(DI GIOVANNI VALENTINI – ilfattoquotidiano.it) – Si può disputare una partita truccata, con due avversari che non la porteranno a termine e un arbitro di parte? La domanda a cui dovrà rispondere l’Agcom non ammette risposte ambigue o evasive. Tocca all’Autorità sulle Comunicazioni impedire che il duello in tv fra Giorgia Meloni ed Elly Schlein si trasformi in un incontro di wrestling mediatico. Già nel 2022, in occasione delle Politiche dove si votava con il maggioritario ed erano in lizza due coalizioni, l’Authority stabilì in forza della par condicio che un unico dibattito tra due soli soggetti politici “risulta non conferme ai principi di parità di trattamento e imparzialità dell’informazione”: tanto più questo criterio deve valere oggi per le elezioni europee in cui si vota con il proporzionale.
Si sa già che quelle di Meloni e di Schlein sono candidature-civetta, destinate a ingannare gli elettori. Né l’una né l’altra metteranno mai piede al Parlamento di Strasburgo. E dunque, la loro esibizione televisiva sarebbe soltanto uno show propagandistico che avrebbe poco o nulla a che fare con l’Europa. Da qui all’inizio di giugno, non ci sarebbe nemmeno il tempo di organizzare i faccia a faccia fra tutti gli altri leader.

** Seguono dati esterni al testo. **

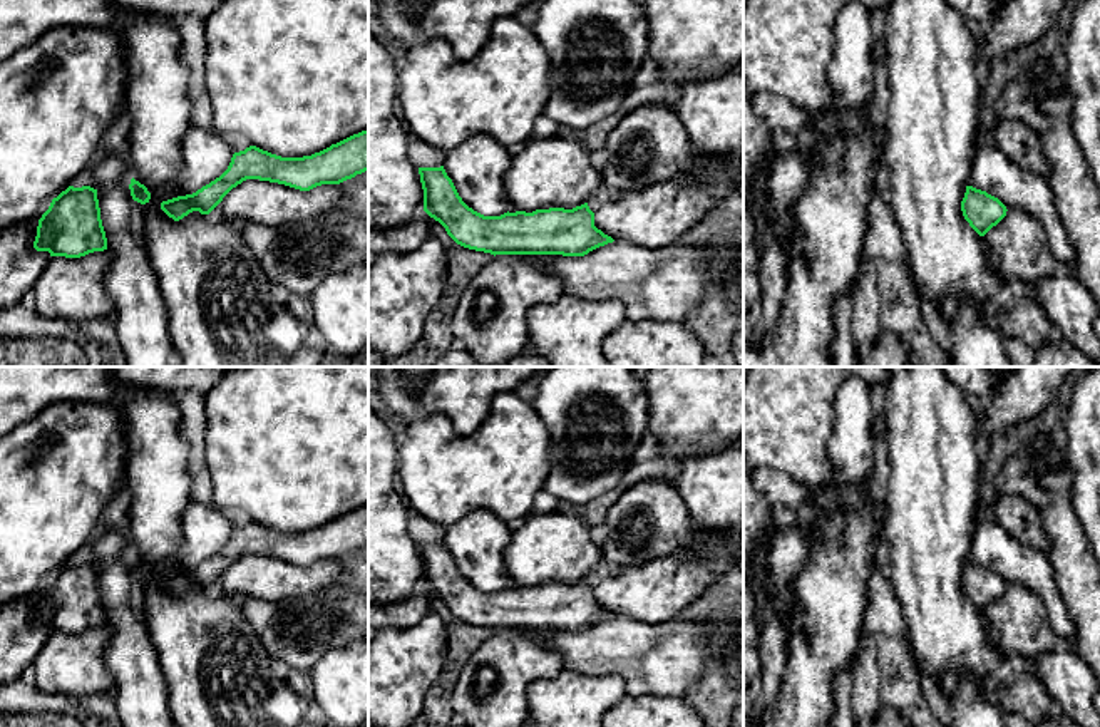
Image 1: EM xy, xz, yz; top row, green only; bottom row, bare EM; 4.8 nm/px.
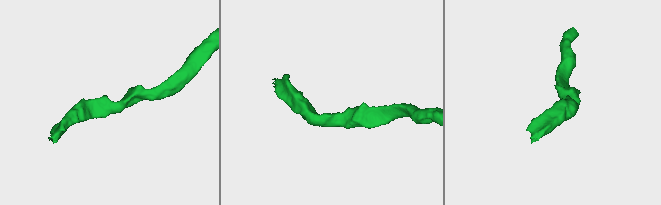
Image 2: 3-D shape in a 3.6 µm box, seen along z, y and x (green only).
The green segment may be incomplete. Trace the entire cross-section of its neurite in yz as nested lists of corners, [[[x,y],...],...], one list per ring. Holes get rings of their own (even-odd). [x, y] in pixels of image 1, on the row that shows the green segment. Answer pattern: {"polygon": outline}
{"polygon": [[[966,186],[961,211],[969,226],[979,236],[984,236],[1006,216],[1008,209],[998,198],[988,194],[986,191]]]}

Quanto all’arbitro, Vespa ha scelto di avere con la Rai – per ragioni di convenienza economica – un contratto da “artista”. E in quanto tale, non è più tenuto a rispettare gli obblighi professionali di un giornalista della tv pubblica. Per di più, su un tema come il premierato che non potrebbe essere omesso nel dibattito, s’è già schierato a favore con un video sull’account della sua trasmissione e quindi della Rai. Né può valere la gabola di considerare questo duello un “approfondimento”, anziché un “confronto”: in quel caso bisognerebbe convocare “almeno tre partecipanti”, come prescrive la Commissione di Vigilanza. Neppure Telemeloni può assumersi ora la responsabilità di violare la legge sulla par condicio.